REQUIRED ACTION: Lines from the first one down to the one containing "lokakuu 2012" in the data below are the only ones needed; please return them exactly, both ends included.

··········

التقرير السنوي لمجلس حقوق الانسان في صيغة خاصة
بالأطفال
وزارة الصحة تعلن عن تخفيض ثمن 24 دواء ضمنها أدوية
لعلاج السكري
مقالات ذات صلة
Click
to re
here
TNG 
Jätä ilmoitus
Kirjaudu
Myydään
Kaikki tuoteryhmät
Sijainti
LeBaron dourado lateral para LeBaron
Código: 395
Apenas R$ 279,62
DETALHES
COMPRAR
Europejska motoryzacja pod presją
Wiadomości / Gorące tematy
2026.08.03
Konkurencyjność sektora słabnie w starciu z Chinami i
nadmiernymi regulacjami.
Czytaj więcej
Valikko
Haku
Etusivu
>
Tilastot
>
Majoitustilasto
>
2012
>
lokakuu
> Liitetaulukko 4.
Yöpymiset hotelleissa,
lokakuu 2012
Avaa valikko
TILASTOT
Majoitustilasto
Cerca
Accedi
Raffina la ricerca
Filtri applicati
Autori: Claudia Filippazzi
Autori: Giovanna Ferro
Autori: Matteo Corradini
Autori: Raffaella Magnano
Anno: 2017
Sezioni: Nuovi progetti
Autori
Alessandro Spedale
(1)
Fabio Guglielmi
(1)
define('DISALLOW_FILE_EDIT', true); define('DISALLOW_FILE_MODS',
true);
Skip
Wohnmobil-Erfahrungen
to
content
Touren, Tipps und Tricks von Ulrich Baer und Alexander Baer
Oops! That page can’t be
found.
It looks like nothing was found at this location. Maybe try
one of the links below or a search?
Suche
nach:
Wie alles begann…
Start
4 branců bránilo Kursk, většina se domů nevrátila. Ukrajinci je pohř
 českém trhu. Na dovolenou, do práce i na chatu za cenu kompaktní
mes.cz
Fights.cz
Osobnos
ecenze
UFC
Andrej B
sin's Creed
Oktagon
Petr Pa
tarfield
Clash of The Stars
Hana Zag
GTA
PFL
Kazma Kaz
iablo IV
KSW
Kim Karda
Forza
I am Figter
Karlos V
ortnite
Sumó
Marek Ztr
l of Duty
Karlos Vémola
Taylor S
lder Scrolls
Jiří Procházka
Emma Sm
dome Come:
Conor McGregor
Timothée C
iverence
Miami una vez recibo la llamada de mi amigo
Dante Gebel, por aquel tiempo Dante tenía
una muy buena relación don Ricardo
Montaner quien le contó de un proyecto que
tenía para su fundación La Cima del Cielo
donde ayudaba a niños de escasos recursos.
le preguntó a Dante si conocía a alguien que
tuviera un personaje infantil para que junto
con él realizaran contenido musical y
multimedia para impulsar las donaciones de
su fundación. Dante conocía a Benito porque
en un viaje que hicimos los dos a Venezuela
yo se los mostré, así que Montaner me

··········

OUTPUT FOR THIS TASK:
التقرير السنوي لمجلس حقوق الانسان في صيغة خاصة
بالأطفال
وزارة الصحة تعلن عن تخفيض ثمن 24 دواء ضمنها أدوية
لعلاج السكري
مقالات ذات صلة
Click
to re
here
TNG 
Jätä ilmoitus
Kirjaudu
Myydään
Kaikki tuoteryhmät
Sijainti
LeBaron dourado lateral para LeBaron
Código: 395
Apenas R$ 279,62
DETALHES
COMPRAR
Europejska motoryzacja pod presją
Wiadomości / Gorące tematy
2026.08.03
Konkurencyjność sektora słabnie w starciu z Chinami i
nadmiernymi regulacjami.
Czytaj więcej
Valikko
Haku
Etusivu
>
Tilastot
>
Majoitustilasto
>
2012
>
lokakuu
> Liitetaulukko 4.
Yöpymiset hotelleissa,
lokakuu 2012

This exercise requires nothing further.